Just like our iconic jerk cuisine and advent of local surfing, the parish of Portland is also the reputed birthplace of river rafting in Jamaica. Rafting on the Rio Grande began out of necessity due to its choppy waters preventing the use of boats; commodities would be transported on rafts to be prepared for international export. Hollywood actor Errol Flynn popularized bamboo rafting for recreation in the 1950s. This was sometime after being struck by our island’s beauty and purchasing the Titchfield Hotel and Navy Island during one of his many stays in Jamaica; there is also a marina named after him in the parish capital.
Rio Grande Activities
As the banana trade industry declined, the use of rafts for tourism and leisure became even more popular. A collection of bamboo thrones mastered by experienced captains on the wide river make the ‘Rafters Rest’ boarding location easy to spot. Your raft captain will maneuver the moody waters while you sit back, relax, and do nothing but absorb the serene beauty of this unhurried river ride. Seated on the raft, you and a chosen companion can float through a green valley on island time (which in this case can be roughly 1 to 2 hours). Flora and fauna will be on full display whichever way one chooses to look! Rafting excursions have spread to other rivers in Jamaica since its inception, such as Martha Brae River and White River, but rafting on the Rio Grande has maintained the largest and longest operation of its kind on the island for decades.
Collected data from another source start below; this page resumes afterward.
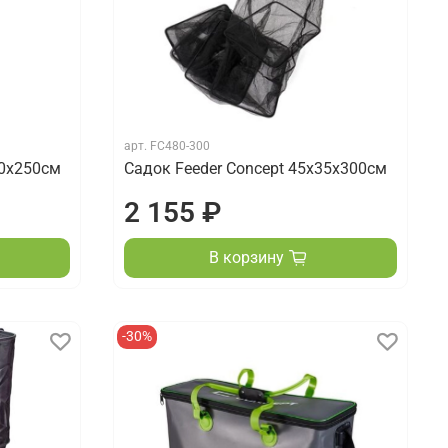
арт.
FC480-300
40х250см
Садок Feeder Concept 45х35х300см
2 155 ₽
В корзину
-30%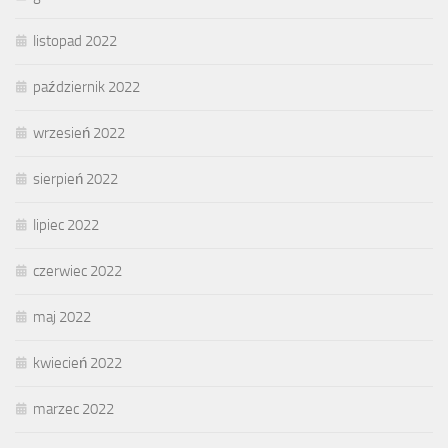
listopad 2022
październik 2022
wrzesień 2022
sierpień 2022
lipiec 2022
czerwiec 2022
maj 2022
kwiecień 2022
marzec 2022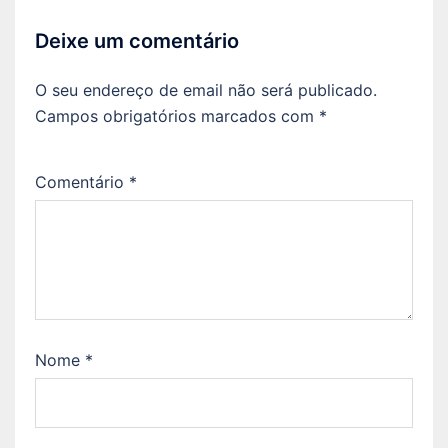
Deixe um comentário
O seu endereço de email não será publicado.
Campos obrigatórios marcados com
*
Comentário
*
Nome
*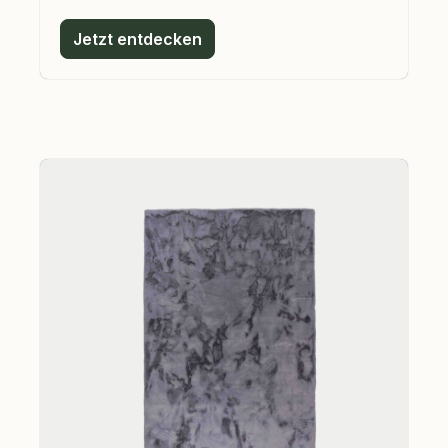
Jetzt entdecken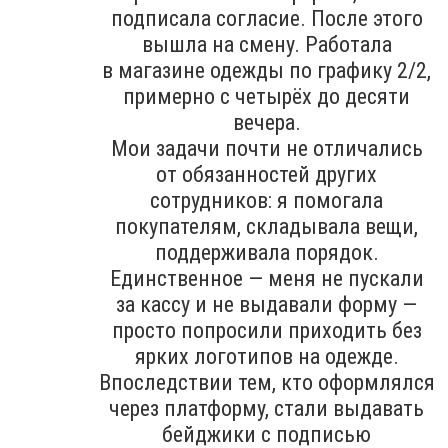
подписала согласие. После этого
вышла на смену. Работала
в магазине одежды по графику 2/2,
примерно с четырёх до десяти
вечера.
Мои задачи почти не отличались
от обязанностей других
сотрудников: я помогала
покупателям, складывала вещи,
поддерживала порядок.
Единственное — меня не пускали
за кассу и не выдавали форму —
просто попросили приходить без
ярких логотипов на одежде.
Впоследствии тем, кто оформлялся
через платформу, стали выдавать
бейджики с подписью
If you get the chance, opt for a culinary stop along the river route. Indulge in real ‘yard style’ cooking on the river banks, boasting lunch seasoned with earthly flavors and island spices. Its smoky cooking station is complete with pots simmering over coal and wood fires, plus vendors offering a range of beverages and souvenirs for sale.
In addition to guided rafting and swimming, the Rio Grande Valley also has routes that lead to natural attractions such as Scatter Waterfalls, Fox Caves, Nanny Falls, and historic towns populated with descendants of Maroons. A visit to Rio Grande Jamaica is a visit to a lifeline, an innovation, and ultimately a visit to a true paradise.